» **Exercise description**
Arrange every line of the entries below as a Markdown table with the columns "Row" and "Line text," numbering the rows and skipping blank lines. Leave the pictures out of the table.

» **Exercise input**
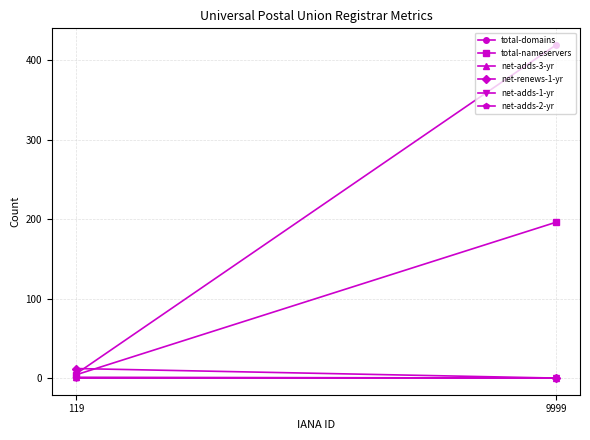

Is it true that net-renews-1-yr equals 0 at 9999?

True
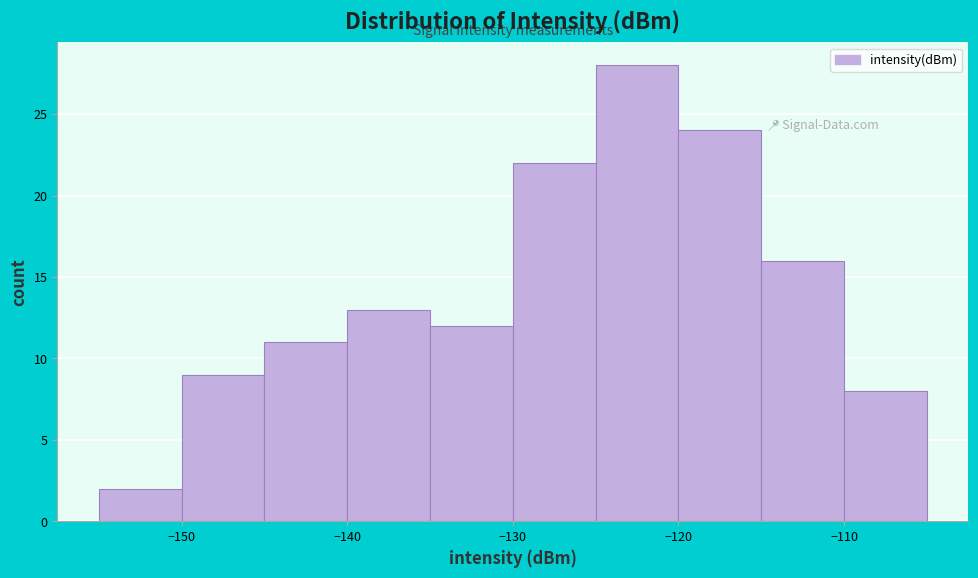

Reading left to right, list every bar in this chart as the range it spans on the x-axis followed by its height. The values are not printed on the chart, so give them approximately, as read against the axis.

-155 to -150: 2
-150 to -145: 9
-145 to -140: 11
-140 to -135: 13
-135 to -130: 12
-130 to -125: 22
-125 to -120: 28
-120 to -115: 24
-115 to -110: 16
-110 to -105: 8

» **Task solution**
| Row | Line text |
|---|---|
| 1 | Is it true that net-renews-1-yr equals 0 at 9999? |
| 2 | True |
| 3 | Reading left to right, list every bar in this chart as the range it spans on the x-axis followed by its height. The values are not printed on the chart, so give them approximately, as read against the axis. |
| 4 | -155 to -150: 2 |
| 5 | -150 to -145: 9 |
| 6 | -145 to -140: 11 |
| 7 | -140 to -135: 13 |
| 8 | -135 to -130: 12 |
| 9 | -130 to -125: 22 |
| 10 | -125 to -120: 28 |
| 11 | -120 to -115: 24 |
| 12 | -115 to -110: 16 |
| 13 | -110 to -105: 8 |